§ **TESTO DELLA PAGINA**:

────────────────────

Ho scritto qui a proposito del loro primo album “Per aspera ad mortis”. E non ho scritto cose bellissime. Nonostante ciò li ho voluti intervistare nel tentativo di trarre qualche cosa di costruttivo da un confronto schietto e propositivo su quello che hanno fatto. E loro non si sono tirati indietro, guadagnando il mio rispetto. Gli Annata nera si difendono dagli zoccoli di Sdangher!
1 – Parlandovi sinceramente, ritengo che il vostro black metal sia ben fatto ma privo di grandi spunti. Ci sono bei riff e dei passaggi che infondono un senso di riottosa energia, ma in generale non vi elevate (e probabilmente neanche aspirate a farlo) oltre una certa tendenza a voler che le cose permangano così, secondo la cosiddetta “vecchia scuola”.

────────────────────

§ **DATI FORNITI**:
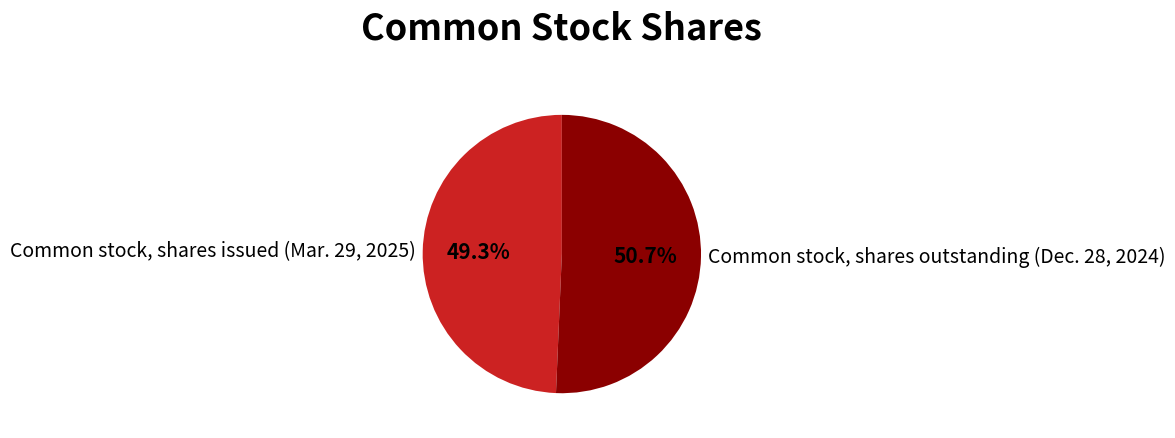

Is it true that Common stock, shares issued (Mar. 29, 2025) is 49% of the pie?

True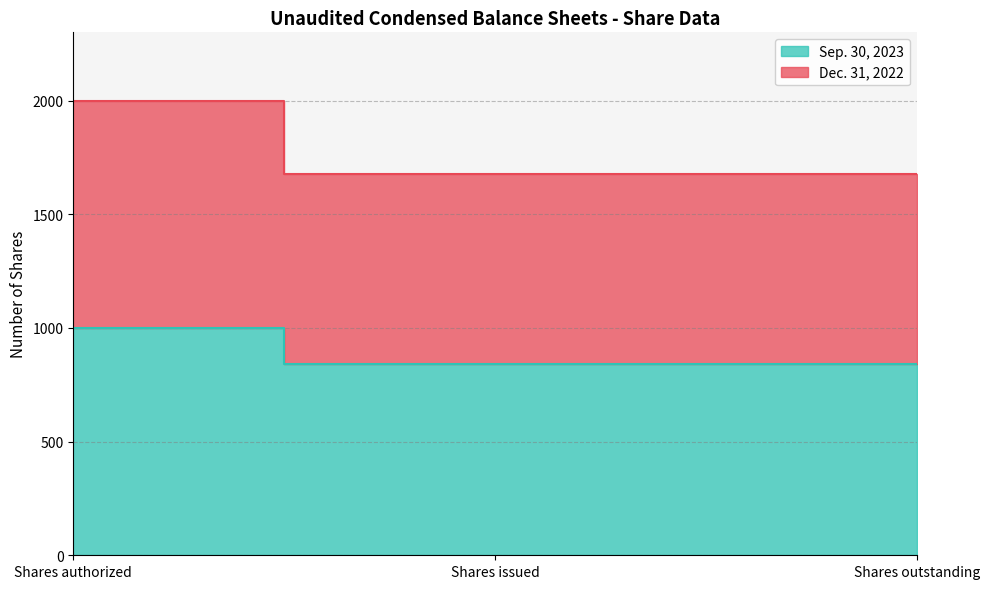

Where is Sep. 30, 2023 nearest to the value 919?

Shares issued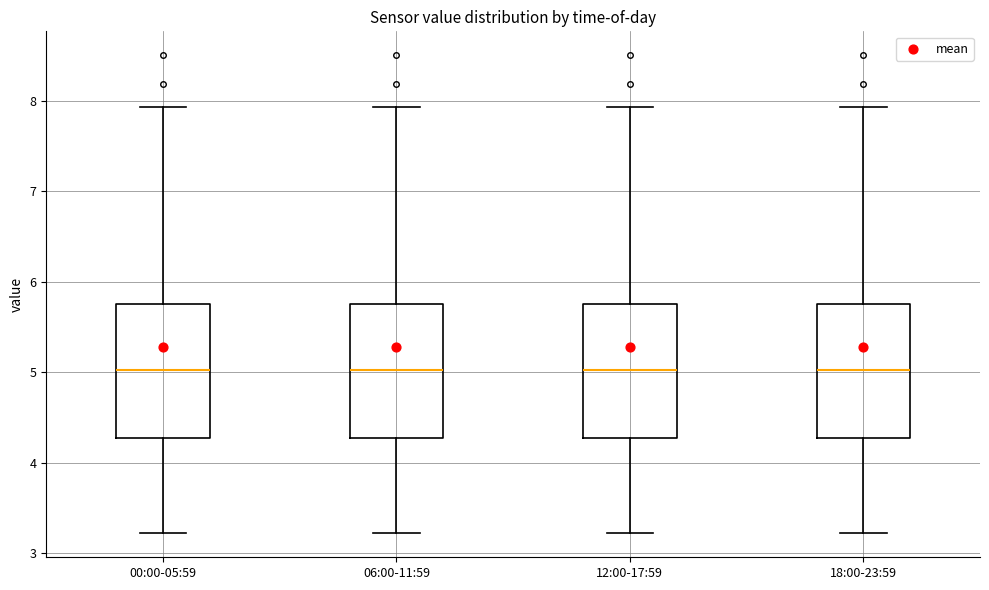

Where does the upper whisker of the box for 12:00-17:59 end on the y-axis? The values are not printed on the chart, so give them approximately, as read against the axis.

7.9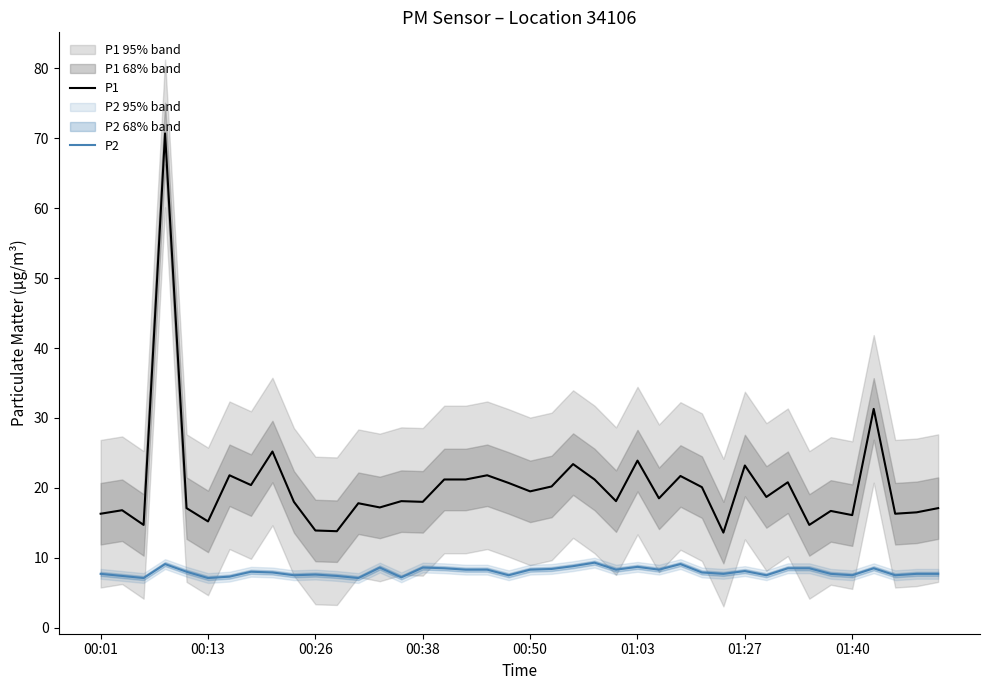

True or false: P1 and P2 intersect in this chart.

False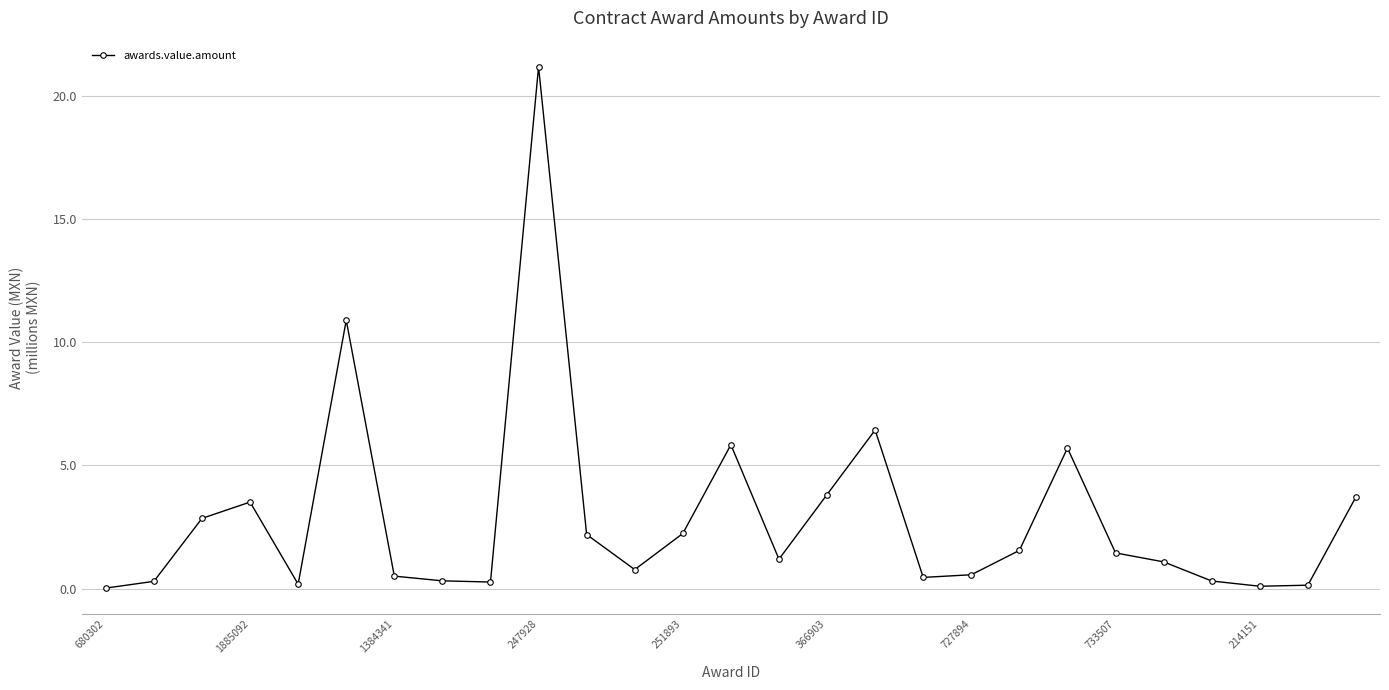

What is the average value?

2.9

────────────────────

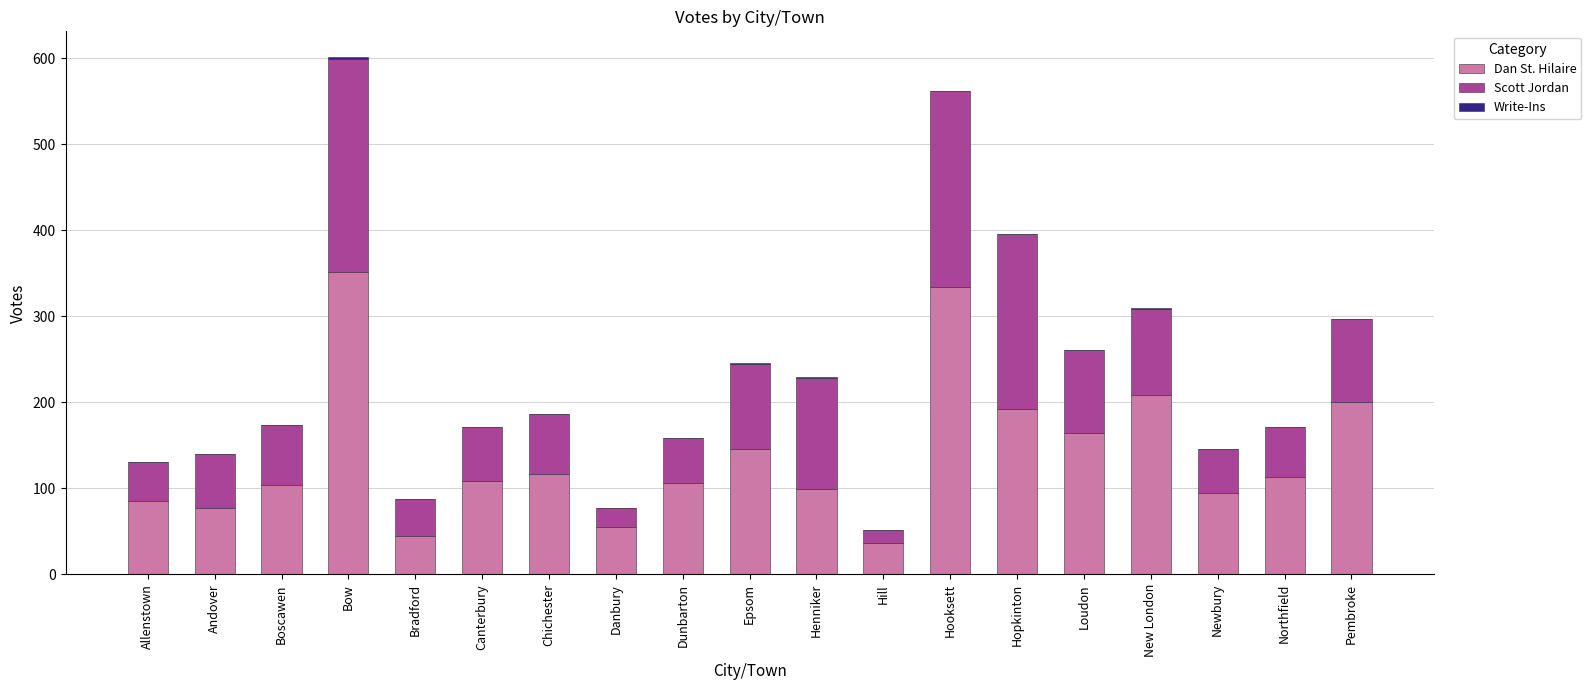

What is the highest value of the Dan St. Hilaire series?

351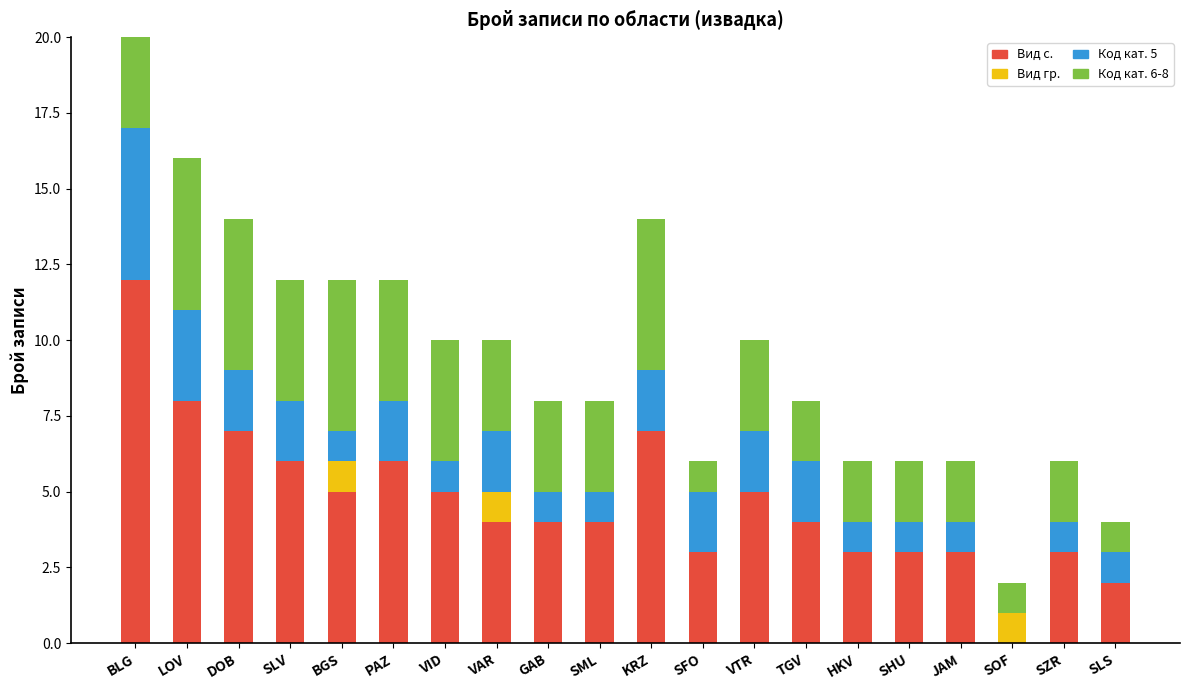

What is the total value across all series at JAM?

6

────────────────────

§ **IL SUO OBIETTIVO**: Prosegua l'intervista agli Annata nera riprendendo subito dopo l'ultima frase riportata.

§ **RISPOSTA AL COMPITO**:
Högash: Non abbiamo aspirazioni di spicco, o un ago di bussola da seguire. Vogliamo solo fare musica. E farla ascoltare a chi ne ha voglia. Che poi piaccia o meno, onestamente, me ne fotto altamente.
La vecchia scuola appartiene, e se la tenessero pure, ai norvegesi e compaesani. Noi siamo noi, facciamo quel che ci va senza pensare a quello che dirà un intervistatore qualunque o un ascoltatore qualunque. Quello che soddisfa le nostre mani e orecchie mentre componiamo-scriviamo-registriamo è ben accetto, a costo di fare musica di merda o dar vita a un genere nuovo.
2 – La vecchia scuola un tempo era messa in crisi, disconosciuta da band che tentavano di cambiare i primi dettami. Mi riferisco agli anni 90. Oggi però non sembra tanto in pericolo, questa vecchia scuola, anzi. Tutti si mettono a fare gli ortodossi. E con la scusa di non voler inventare nulla, spuntano continuamente progetti e band, specie in ambito metal, davvero troppo simili tra loro.
Högash: Non vedo cos’abbia di così importante la vecchia scuola. Non facciamo black metal per far contenti i fondatori del genere. Facciamo black metal perché è quello che ci riesce meglio.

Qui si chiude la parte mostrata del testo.